Службы в храме не было. За органом сидел молодой помощник главного органиста и брал у него урок. Старый органист прерывал игру, заставлял молодого человека вновь и вновь повторять трудные пассажи, гневно ругался. И его хриплый голос отзывался эхом под стрельчатыми сводами. Внутри храма высились леса. На них копошились мастера, подновлявшие стенные росписи. За работами следил невысокий седой человек в чёрной сутане, с резкими чертами властного лица.

Беньовский погрузился в свои думы, ощущая какую-то растерянность, неопределённость. С французской службой, с командованием экспедиционным корпусом покончено. Слава Богу, все обвинения с него сняты, императрица простила ему прегрешения молодости и возвратила родовое имение. Он теперь кавалер ордена Святого Людовика, бригадир в отставке, королевский пенсионер. Чего бы ещё желать? Но что ожидает его в ближайшем будущем? Монотонная жизнь провинциального помещика в трансильванском захолустье, общение с соседями, одичавшими от скуки, развлекающимися карточными играми, сплетнями и охотой? Неужели это конец его дерзким помыслам и надеждам? Не попроситься ли на австрийскую военную службу? Может быть, ему доведётся повоевать с пруссаками или турками. Священная Римская империя[59] постоянно с кем-нибудь воюет.

И снова в его памяти всплыли картины далёкого Мадагаскара, прибрежные болота, джунгли, малагасийские поселения с их празднествами и обычаями, его верный Филипп. Неужели он, Морис Август Беньовский, никогда больше не вернётся на обетованную землю малагасийцев? Не сошёлся же свет клином на французах! Не попытаться ли ему заинтересовать в сокровищах Мадагаскара другие державы, ту же Англию, и не предложить ли англичанам свои услуги? Пусть воспользуются его опытом, знаниями острова, его дерзкими планами. Или рискнуть и действовать самому? Собрать компанию предприимчивых, отчаянных молодцов независимо от национальной или религиозной принадлежности, сколотить необходимый капитал, приобрести или арендовать корабль и отправиться к берегам далёкого острова? Доверчивым, простодушным малагасийцам он напомнит, кто он таков. Потомок великого вождя Ампансакабе и, стало быть, обладатель наследственного права властвовать над всем Мадагаскаром. Разве сами малагасийские вожди не признали за ним этого права?
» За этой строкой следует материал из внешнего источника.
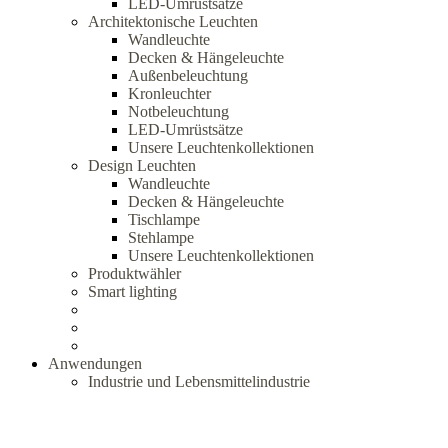
LED-Umrüstsätze
Architektonische Leuchten
Wandleuchte
Decken & Hängeleuchte
Außenbeleuchtung
Kronleuchter
Notbeleuchtung
LED-Umrüstsätze
Unsere Leuchtenkollektionen
Design Leuchten
Wandleuchte
Decken & Hängeleuchte
Tischlampe
Stehlampe
Unsere Leuchtenkollektionen
Produktwähler
Smart lighting
Anwendungen
Industrie und Lebensmittelindustrie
Его мысли были прерваны словами священника, заметившего Мориса Августа:

   — Что привело вас под сень храма, сын мой?

   — Жажда духовного успокоения.

   — Не хотите ли исповедаться?

   — Пока к этому не готов. Сперва сам должен уяснить, какие из моих грехов богопротивны, какие оправданы по долгу службы. Приходилось и убивать, и карать, и распоряжаться людскими судьбами.
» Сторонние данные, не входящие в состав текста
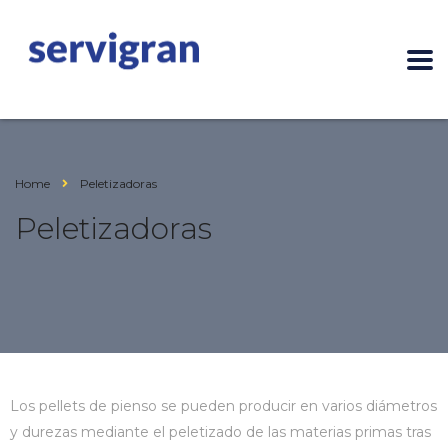
Home
Peletizadoras
Peletizadoras
Los pellets de pienso se pueden producir en varios diámetros
y durezas mediante el peletizado de las materias primas tras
   — Вижу, вы не мой прихожанин. Да и выговор у вас не баварский.

   — Вы правы. Я венгр с примесью польской крови.

   — Я сразу определил в вас чужеземца.

   — Возвращаюсь с французской службы на родину.

   — Вы были военным?

   — Командовал экспедиционными войсками на Мадагаскаре. Разрешите представиться, падре. Барон Морис Август Беньовский, или де Бенёв, бригадир французских вооружённых сил и подданный её величества императрицы Марии-Терезии.

   — Меня зовите отец Мельхиор, каноник и настоятель храма Святого Духа. Отец мой, барон фон Рорбах, представитель одной из стариннейших баварских дворянских фамилий. Отцовское наследство перешло моему старшему брату Людвигу. Он служит советником у канцлера Баварии. А я, младший, был вынужден выбирать между духовной и военной службой. Предпочёл духовную.

Падре оказался общителен и словоохотлив. Знакомство с бригадиром французской армии, побывавшим на далёком Мадагаскаре, оказалось событием в размеренной жизни церковного настоятеля. Отец Мельхиор пригласил Мориса Августа посетить его жилище при храме и отобедать с ним. Беньовский охотно согласился.